Use of Finance Formula’s
Business Finance Formulas provide information on investments made for growth opportunities and business operations. These formulas help the business compare their total cost of financial decisions in terms of profits and losses. By setting the minimum return percentage higher, it ensures maximum profitability for the business.
These formulas are used in several functions such as Return on Investment, net present value and payback period in order to ensure long-term viability of the business.
Performing Business Finance Analysis
To rely solely on formulas would be a mistake, therefore, a qualitative analysis can round out the decision-making process by including expertise and personal experience. Using the survey results or the brand image or any other kind of non-measurable data can help you analyze the situation qualitatively.
Information that cannot be measured or quantified is used in the qualitative analysis. Even though it does not mean that formulas are useless or do not work perfectly, this analysis tool rather gives the managers a greater level of comfort when they make their final financial decision.
Businesses’ Financial Forecasting
This kind of forecasting helps in determining the company’s future financial status including the capital expenses, profits or losses of the stakeholders and investors and much more. Even though these forecasts are not a 100% accurate and promising, it still is a method to evaluate any financial risk for the stakeholder’s investment or returns.
A business uses these forecasts to develop new strategies and plans which might help the business grow to their fullest potential in the future.
Once the forecasting of the business finance is complete, the budgeting process begins. Preparing a budget with numerous line items representing dollar value and proper allocation of the capital in terms of assets or equity, helps in gauging spending and saving practices which might hinder the financial objectives of the business.
Budgeting is important to create and adhere to, because it helps in evaluating the financial risks, maintaining the balance sheets of the business and also to keep a financial track of the funds coming in and going out.
Creates Factual Financial Results
Using the mathematical and statistical formulas, any business can create factual financial results and establish facts related to business information.
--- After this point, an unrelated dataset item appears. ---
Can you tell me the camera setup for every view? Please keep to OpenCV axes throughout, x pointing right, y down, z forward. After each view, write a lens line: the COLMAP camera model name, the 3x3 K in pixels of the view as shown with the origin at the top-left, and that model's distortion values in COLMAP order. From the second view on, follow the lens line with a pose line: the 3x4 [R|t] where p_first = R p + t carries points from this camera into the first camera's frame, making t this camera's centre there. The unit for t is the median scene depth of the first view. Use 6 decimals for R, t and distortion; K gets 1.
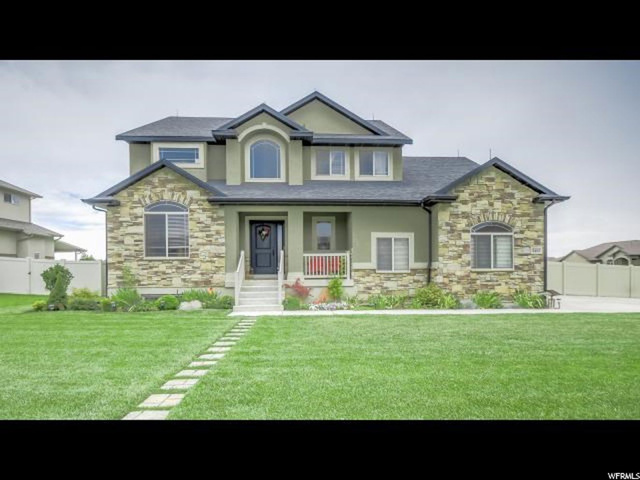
lens RADIAL K [[338.3, 0, 321.7], [0, 338.3, 264.6], [0, 0, 1]] dist [-0.006317, -0.000336]
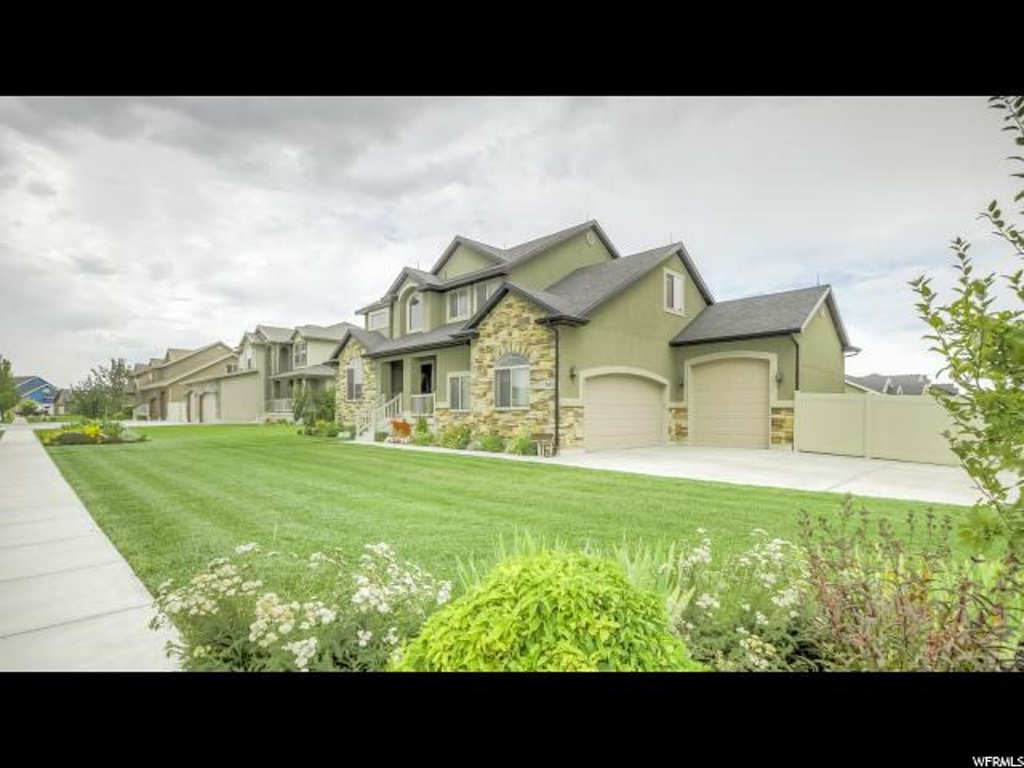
lens RADIAL K [[507.8, 0, 513.1], [0, 507.8, 389.0], [0, 0, 1]] dist [0.000184, -0.000004]
pose [[0.652902, -0.030834, -0.756814, 1.496241], [0.011961, 0.999466, -0.030402, 0.004283], [0.757348, 0.010797, 0.652922, 0.147714]]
The financial facts can be established based on the current economic conditions and if the market is ready for your products and further plan.
Internal business formulas aim at eliminating waste and expanding production and output in operations, whereas, external business formulas aim at examining the potential opportunities associated with accomplishing the business goals and objectives.
Manages Payables and Receivables
Business finance manages the payables and receivables of the organization. If the business has a finance department with several staff members to manage cash inflow and outflow, it is easier for creditors, vendors and employees to expect prompt payments. To keep running the operations without obstacles, it is important to execute the right amount of liquidity.
Helps in Maintaining Financial Books and Reports
With a simple process of registering all the financial transactions occurred and keeping systemized books to record, analyze and interpret the day-to-day financial transactions of a business simplifies the complicated task of maintaining financial books and confusion in records.
Also, if a business has shareholders or outside financing, they will have a standard requirement external reporting. Maintaining reports is also important for budgeting and data forecasting for stakeholders to determine the right time to buy or sell their stocks. This process relies on accurate data for making final decisions.
Following the above functions and principles, your business is on the path to grow and succeed. Business Finance being the backbone of the organization, these functions help in acquisition and conservation of capital funds fulfilling the financial requirements of any business enterprise.